- Narla Venkateshwara Rao circa 1980

Member of Parliament, Rajya Sabha
- In office 3 April 1958 – 2 April 1970
- Preceded by: T. J. M. Wilson
- Succeeded by: V. B. Raju

Personal details
- Born: 1 December 1908 Jabalpur, Madhya Pradesh
- Died: 13 March 1985 (aged 76)
- Party: Indian National Congress
- Spouse: Sulochana Devi
- Children: 7
- Occupation: Journalist

= Narla Venkateswara Rao =

Telugu writer and politician (1908–1985)

Narla Venkateshwara Rao (1 December 1908 – 13 March 1985), commonly known as V. R. Narla, was a Telugu writer, journalist, and politician from Andhra Pradesh, India. From 3 April 1958 to 2 April 1970, he served two terms as a member of the Rajya Sabha.

Rao authored a satakam in Telugu, along with numerous other literary works.

==Early life and career==
Rao was born in Sagar, Madhya Pradesh, on 1 December 1908.

==Career==
===Journalism===
Rao began his journalism career as the editor of Andhra Prabha, which was owned by the Indian Express Group. He wrote a series on Suryadevara Sanjiv Dev from the Tummapudi village in the Guntur district of India.

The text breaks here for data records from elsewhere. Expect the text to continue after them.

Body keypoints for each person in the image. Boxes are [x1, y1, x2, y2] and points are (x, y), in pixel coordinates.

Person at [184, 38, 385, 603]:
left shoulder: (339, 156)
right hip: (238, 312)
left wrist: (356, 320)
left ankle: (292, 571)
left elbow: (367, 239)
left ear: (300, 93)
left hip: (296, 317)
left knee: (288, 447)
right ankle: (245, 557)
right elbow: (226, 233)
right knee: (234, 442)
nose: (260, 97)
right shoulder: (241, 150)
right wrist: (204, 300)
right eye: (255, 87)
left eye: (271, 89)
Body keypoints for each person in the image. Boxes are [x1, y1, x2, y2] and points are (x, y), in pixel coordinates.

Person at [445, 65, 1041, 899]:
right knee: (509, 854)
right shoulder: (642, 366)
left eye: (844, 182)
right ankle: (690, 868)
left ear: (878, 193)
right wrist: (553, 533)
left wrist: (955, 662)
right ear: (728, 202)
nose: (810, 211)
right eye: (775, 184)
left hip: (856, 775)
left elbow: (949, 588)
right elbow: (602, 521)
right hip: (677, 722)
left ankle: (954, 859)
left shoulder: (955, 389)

In 1969, he played a leading role in opposing a bill introduced by Chief Minister Brahmananda Reddy which attempted to restrict freedom of the press by curbing the independence of Andhra Jyothy.

=== Editorial work ===
Rao was profoundly disturbed when the fundamental rights guaranteed by the Indian Constitution were suspended by Prime Minister Indira Gandhi during the Emergency of 1975–1977. In protest, he proposed leaving the editorial column of Andhra Jyothy. However, the newspaper's management overruled his proposal, citing concerns about potential government retaliation and the risk of the newspaper's closure. He later relocated to the United States to spend time with his seven children and their families. After the Emergency ended, he returned to India and resigned from his position as editor of Andhra Jyothy.

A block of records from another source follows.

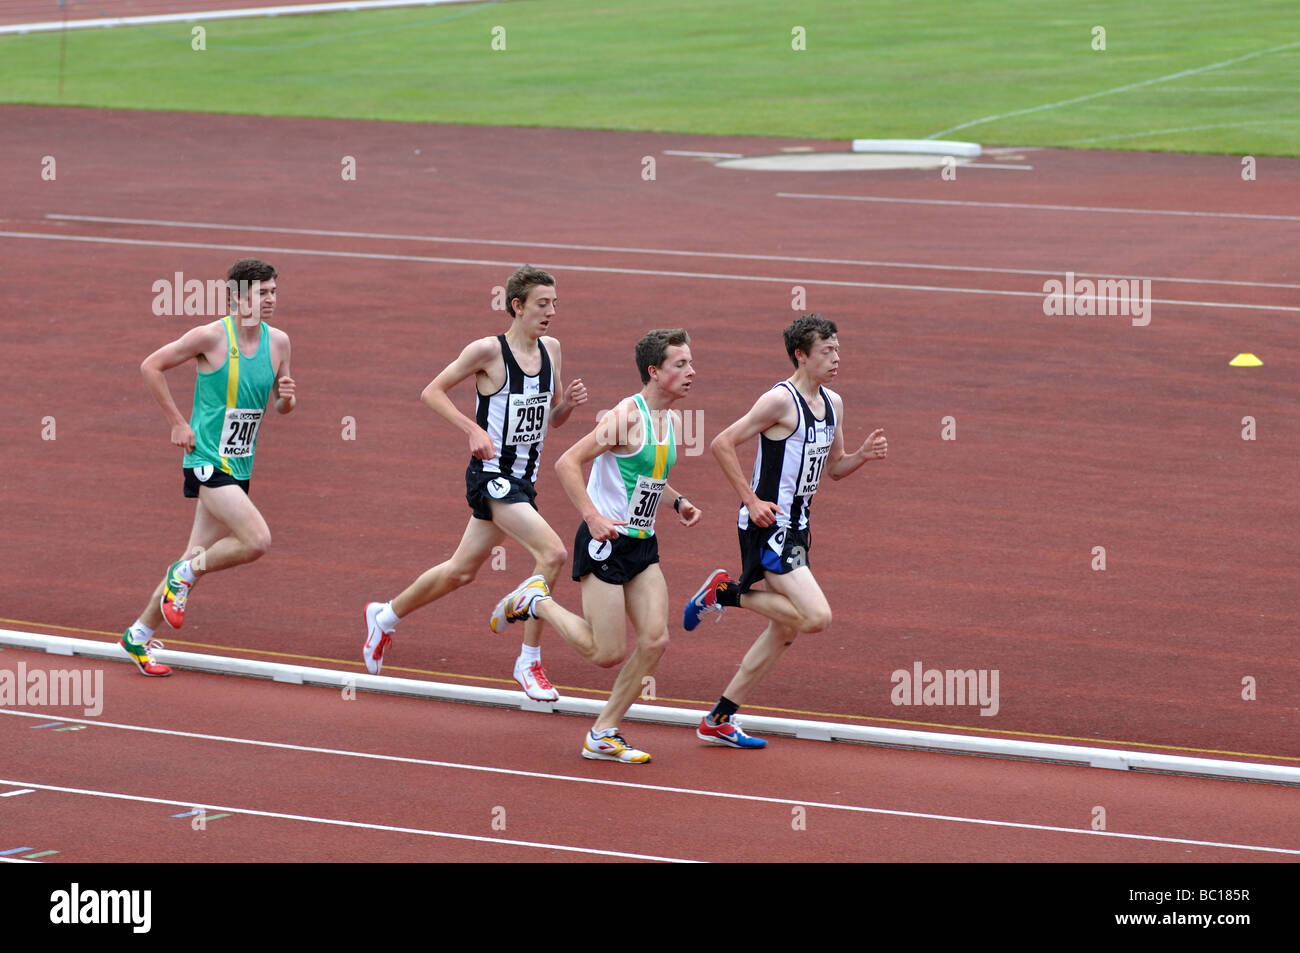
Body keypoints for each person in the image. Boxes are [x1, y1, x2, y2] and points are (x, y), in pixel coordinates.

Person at [363, 266, 587, 701]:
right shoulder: (488, 351)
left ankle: (384, 617)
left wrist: (569, 405)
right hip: (492, 477)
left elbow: (552, 420)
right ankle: (529, 662)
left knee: (461, 571)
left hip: (524, 479)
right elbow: (432, 391)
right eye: (543, 304)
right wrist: (472, 428)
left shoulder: (552, 350)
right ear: (517, 306)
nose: (552, 312)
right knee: (553, 553)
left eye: (555, 303)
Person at [492, 329, 701, 763]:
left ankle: (603, 732)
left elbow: (647, 477)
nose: (690, 372)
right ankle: (537, 601)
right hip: (604, 543)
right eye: (680, 365)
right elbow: (567, 461)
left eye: (689, 363)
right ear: (654, 371)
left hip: (642, 543)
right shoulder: (626, 416)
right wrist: (592, 514)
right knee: (607, 653)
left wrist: (676, 500)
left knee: (655, 641)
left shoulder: (672, 421)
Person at [681, 314, 887, 748]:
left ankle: (719, 718)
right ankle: (724, 594)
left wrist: (863, 456)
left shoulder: (834, 403)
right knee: (816, 617)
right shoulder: (779, 401)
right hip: (768, 525)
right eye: (826, 350)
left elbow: (834, 469)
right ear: (801, 355)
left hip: (800, 530)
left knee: (785, 628)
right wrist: (752, 501)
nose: (836, 358)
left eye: (837, 348)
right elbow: (721, 442)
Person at [122, 258, 296, 676]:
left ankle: (138, 635)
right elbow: (151, 366)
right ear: (237, 297)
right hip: (205, 460)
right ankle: (184, 574)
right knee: (256, 541)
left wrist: (287, 397)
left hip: (239, 463)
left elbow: (280, 405)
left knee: (194, 554)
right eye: (261, 292)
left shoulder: (280, 343)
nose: (270, 299)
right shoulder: (211, 337)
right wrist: (178, 422)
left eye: (274, 291)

Earlier, in the late 1940s, he had attempted to resign from Andhra Prabha in solidarity with journalists protesting Ramnath Goenka's decision to disperse the newspaper’s staff to evade government pay regulations. However, Goenka persuaded him to stay. Rao criticized the Indian National Congress and its approach to politics.

=== Public speaking ===
Narla authored a Telugu play, Seetha Josyam (the prophecy of Seetha), published by the Sahitya Akademi. The play garnered considerable attention in religious as well as literary circles. However, Narla strongly opposed the criticism of the play by the official journal of the Sahitya Akademi, contending that, as the mouthpiece of the publishers, the journal should not engage in criticism of literary works. This stance also underpinned his decision to decline the Sahitya Akademi Award, a move which created a significant impact within academic communities. Narla's monographs on Vemana, V. Veerasalingam, and Gurajada Apparao were translated into several Indian languages.

=== Playwright ===
After resigning from his position as newspaper editor, Narla took to writing plays on serious topics, often incorporating extensive prefaces in a manner similar to George Bernard Shaw's works. One such play, Narakam lo Harischandra (Harischandra in Hell), was dedicated to his longtime friend and journalist Innaiah Narisetti. Another play, based on the mythological story of Draupadi—the shared wife of the five Pandava princes—was originally titled Panchali (wife of five persons). However, Narla was unable to complete his characteristically lengthy preface for this work.

== Award in his name ==
An award, the Narla Venkateshwara Puraskar, was instituted in his name by the B.R. Ambedkar Joshua Phule Periyar Literature Foundation. He participated in many debates in the Indian Parliament.